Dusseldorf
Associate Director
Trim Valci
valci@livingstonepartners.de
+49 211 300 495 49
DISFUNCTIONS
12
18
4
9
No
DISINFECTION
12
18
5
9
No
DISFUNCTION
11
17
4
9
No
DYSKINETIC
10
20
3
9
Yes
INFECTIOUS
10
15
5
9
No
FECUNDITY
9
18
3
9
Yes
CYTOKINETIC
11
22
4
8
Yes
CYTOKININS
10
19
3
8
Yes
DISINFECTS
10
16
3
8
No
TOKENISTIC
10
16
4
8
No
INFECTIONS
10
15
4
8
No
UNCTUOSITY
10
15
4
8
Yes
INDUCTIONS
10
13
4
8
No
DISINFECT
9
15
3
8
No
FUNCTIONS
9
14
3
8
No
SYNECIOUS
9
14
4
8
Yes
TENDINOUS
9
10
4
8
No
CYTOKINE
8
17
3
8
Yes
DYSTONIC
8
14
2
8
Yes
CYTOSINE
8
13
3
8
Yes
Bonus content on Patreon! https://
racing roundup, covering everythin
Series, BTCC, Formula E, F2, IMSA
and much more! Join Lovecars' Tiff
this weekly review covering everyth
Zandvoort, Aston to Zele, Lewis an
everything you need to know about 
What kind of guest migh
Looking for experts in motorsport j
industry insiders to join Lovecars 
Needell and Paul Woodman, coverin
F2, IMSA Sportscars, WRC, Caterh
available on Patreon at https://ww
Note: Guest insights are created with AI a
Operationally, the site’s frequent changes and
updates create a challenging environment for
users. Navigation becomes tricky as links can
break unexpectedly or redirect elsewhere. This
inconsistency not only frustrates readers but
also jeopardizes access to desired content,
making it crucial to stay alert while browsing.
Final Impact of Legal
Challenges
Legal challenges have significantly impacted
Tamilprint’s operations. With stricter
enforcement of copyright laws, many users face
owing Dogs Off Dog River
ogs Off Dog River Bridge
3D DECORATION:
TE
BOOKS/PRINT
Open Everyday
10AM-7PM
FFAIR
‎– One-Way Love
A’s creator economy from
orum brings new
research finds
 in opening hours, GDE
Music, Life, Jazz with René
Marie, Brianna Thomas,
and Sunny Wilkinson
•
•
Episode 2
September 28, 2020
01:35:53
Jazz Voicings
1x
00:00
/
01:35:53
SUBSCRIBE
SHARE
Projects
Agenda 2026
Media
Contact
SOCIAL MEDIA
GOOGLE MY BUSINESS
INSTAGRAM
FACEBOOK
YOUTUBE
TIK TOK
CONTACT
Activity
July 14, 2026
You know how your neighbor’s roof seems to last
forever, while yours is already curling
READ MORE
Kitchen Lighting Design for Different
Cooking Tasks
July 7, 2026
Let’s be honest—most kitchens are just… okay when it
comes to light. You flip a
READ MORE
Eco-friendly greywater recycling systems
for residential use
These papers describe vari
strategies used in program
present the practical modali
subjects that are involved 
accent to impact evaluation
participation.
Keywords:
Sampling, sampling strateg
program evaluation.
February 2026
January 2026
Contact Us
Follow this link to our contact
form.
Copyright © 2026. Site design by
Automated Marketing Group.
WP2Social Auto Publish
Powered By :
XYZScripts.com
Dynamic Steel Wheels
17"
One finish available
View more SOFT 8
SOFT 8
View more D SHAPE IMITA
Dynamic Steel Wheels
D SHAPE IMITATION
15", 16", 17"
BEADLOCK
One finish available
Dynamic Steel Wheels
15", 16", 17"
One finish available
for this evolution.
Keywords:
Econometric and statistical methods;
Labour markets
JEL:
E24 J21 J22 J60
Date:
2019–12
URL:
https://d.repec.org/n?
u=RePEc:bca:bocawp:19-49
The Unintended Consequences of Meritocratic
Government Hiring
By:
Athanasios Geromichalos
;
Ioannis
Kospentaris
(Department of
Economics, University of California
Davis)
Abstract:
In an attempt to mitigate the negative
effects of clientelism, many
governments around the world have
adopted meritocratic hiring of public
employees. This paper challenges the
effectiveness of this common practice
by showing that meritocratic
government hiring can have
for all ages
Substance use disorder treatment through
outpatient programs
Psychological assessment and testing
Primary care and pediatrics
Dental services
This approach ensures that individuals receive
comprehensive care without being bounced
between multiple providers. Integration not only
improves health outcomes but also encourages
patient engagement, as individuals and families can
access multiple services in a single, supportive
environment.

## Brief
Output every line of text from the records above, in the same order and with the same characters, spelling, and line breaks.

## Output of the task
Dusseldorf
Associate Director
Trim Valci
valci@livingstonepartners.de
+49 211 300 495 49
DISFUNCTIONS
12
18
4
9
No
DISINFECTION
12
18
5
9
No
DISFUNCTION
11
17
4
9
No
DYSKINETIC
10
20
3
9
Yes
INFECTIOUS
10
15
5
9
No
FECUNDITY
9
18
3
9
Yes
CYTOKINETIC
11
22
4
8
Yes
CYTOKININS
10
19
3
8
Yes
DISINFECTS
10
16
3
8
No
TOKENISTIC
10
16
4
8
No
INFECTIONS
10
15
4
8
No
UNCTUOSITY
10
15
4
8
Yes
INDUCTIONS
10
13
4
8
No
DISINFECT
9
15
3
8
No
FUNCTIONS
9
14
3
8
No
SYNECIOUS
9
14
4
8
Yes
TENDINOUS
9
10
4
8
No
CYTOKINE
8
17
3
8
Yes
DYSTONIC
8
14
2
8
Yes
CYTOSINE
8
13
3
8
Yes
Bonus content on Patreon! https://
racing roundup, covering everythin
Series, BTCC, Formula E, F2, IMSA
and much more! Join Lovecars' Tiff
this weekly review covering everyth
Zandvoort, Aston to Zele, Lewis an
everything you need to know about 
What kind of guest migh
Looking for experts in motorsport j
industry insiders to join Lovecars 
Needell and Paul Woodman, coverin
F2, IMSA Sportscars, WRC, Caterh
available on Patreon at https://ww
Note: Guest insights are created with AI a
Operationally, the site’s frequent changes and
updates create a challenging environment for
users. Navigation becomes tricky as links can
break unexpectedly or redirect elsewhere. This
inconsistency not only frustrates readers but
also jeopardizes access to desired content,
making it crucial to stay alert while browsing.
Final Impact of Legal
Challenges
Legal challenges have significantly impacted
Tamilprint’s operations. With stricter
enforcement of copyright laws, many users face
owing Dogs Off Dog River
ogs Off Dog River Bridge
3D DECORATION:
TE
BOOKS/PRINT
Open Everyday
10AM-7PM
FFAIR
‎– One-Way Love
A’s creator economy from
orum brings new
research finds
 in opening hours, GDE
Music, Life, Jazz with René
Marie, Brianna Thomas,
and Sunny Wilkinson
•
•
Episode 2
September 28, 2020
01:35:53
Jazz Voicings
1x
00:00
/
01:35:53
SUBSCRIBE
SHARE
Projects
Agenda 2026
Media
Contact
SOCIAL MEDIA
GOOGLE MY BUSINESS
INSTAGRAM
FACEBOOK
YOUTUBE
TIK TOK
CONTACT
Activity
July 14, 2026
You know how your neighbor’s roof seems to last
forever, while yours is already curling
READ MORE
Kitchen Lighting Design for Different
Cooking Tasks
July 7, 2026
Let’s be honest—most kitchens are just… okay when it
comes to light. You flip a
READ MORE
Eco-friendly greywater recycling systems
for residential use
These papers describe vari
strategies used in program
present the practical modali
subjects that are involved 
accent to impact evaluation
participation.
Keywords:
Sampling, sampling strateg
program evaluation.
February 2026
January 2026
Contact Us
Follow this link to our contact
form.
Copyright © 2026. Site design by
Automated Marketing Group.
WP2Social Auto Publish
Powered By :
XYZScripts.com
Dynamic Steel Wheels
17"
One finish available
View more SOFT 8
SOFT 8
View more D SHAPE IMITA
Dynamic Steel Wheels
D SHAPE IMITATION
15", 16", 17"
BEADLOCK
One finish available
Dynamic Steel Wheels
15", 16", 17"
One finish available
for this evolution.
Keywords:
Econometric and statistical methods;
Labour markets
JEL:
E24 J21 J22 J60
Date:
2019–12
URL:
https://d.repec.org/n?
u=RePEc:bca:bocawp:19-49
The Unintended Consequences of Meritocratic
Government Hiring
By:
Athanasios Geromichalos
;
Ioannis
Kospentaris
(Department of
Economics, University of California
Davis)
Abstract:
In an attempt to mitigate the negative
effects of clientelism, many
governments around the world have
adopted meritocratic hiring of public
employees. This paper challenges the
effectiveness of this common practice
by showing that meritocratic
government hiring can have
for all ages
Substance use disorder treatment through
outpatient programs
Psychological assessment and testing
Primary care and pediatrics
Dental services
This approach ensures that individuals receive
comprehensive care without being bounced
between multiple providers. Integration not only
improves health outcomes but also encourages
patient engagement, as individuals and families can
access multiple services in a single, supportive
environment.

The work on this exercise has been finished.